— Пойдемте, у нас все равно мало времени.

Пляшущий луч фонарика указывал им дорогу к лаборатории профессора Мьюрата. Эта комната была больше, чем все остальные, и располагалась в конце ряда лабораторий. Тут было три окна, из которых, в отличие от других лабораторий, открывался прекрасный вид на долину Рейна.

Груна закрыл за собой дверь и включил свет.

На длинном белом столе, накрытом матовым стеклом, стояли приборы для опытов, с помощью которых ученый хотел «перевернуть мир». Так сам Мьюрат говорил о своем открытии, которое подвигло братство Fideles Fidei Flagrantes на охоту за предполагаемым оригиналом Туринской плащаницы.

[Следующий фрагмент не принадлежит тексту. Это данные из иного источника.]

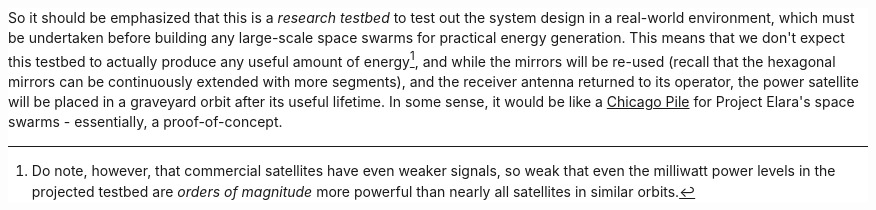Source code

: So it should be emphasized that this is a _research testbed_ to test out the system design in a real-world environment, which must be undertaken before building any large-scale space swarms for practical energy generation. This means that we don't expect this testbed to actually produce any useful amount of energy[^2], and while the mirrors will be re-used (recall that the hexagonal mirrors can be continuously extended with more segments), and the receiver antenna returned to its operator, the power satellite will be placed in a graveyard orbit after its useful lifetime. In some sense, it would be like a [Chicago Pile](https://en.wikipedia.org/wiki/Chicago_Pile-1) for Project Elara's space swarms - essentially, a proof-of-concept.

[^1]: The received power values are assuming a 10-meter (diameter) ideal receiver antenna. In addition, the ground power density values are _not accounting for atmospheric attenuation_, which, at such short wavelengths, can mean losses up to 50% or more in heavy rain or stormy weather, even if losses are within 10% during clear skies.
[^2]: Do note, however, that commercial satellites have even weaker signals, so weak that even the milliwatt power levels in the projected testbed are _orders of magnitude_ more powerful than nearly all satellites in similar orbits.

Четыре дня назад первые результаты исследования Мьюрата оказались провальными, поэтому братство раскололось на две части, что происходило уже не в первый раз. Одни за глаза называли его авантюристом, жаждущим денег, в то время как другие были убеждены, что Мьюрат — главный в проекте и ему просто необходимо время, чтобы получить окончательное подтверждение своей гипотезы.

Чтобы не оставлять следов, Дулацек надел резиновые перчатки. Затем он осторожно вынул пипетку с кровью, закрывая верхний конец стеклянной трубки указательным пальцем.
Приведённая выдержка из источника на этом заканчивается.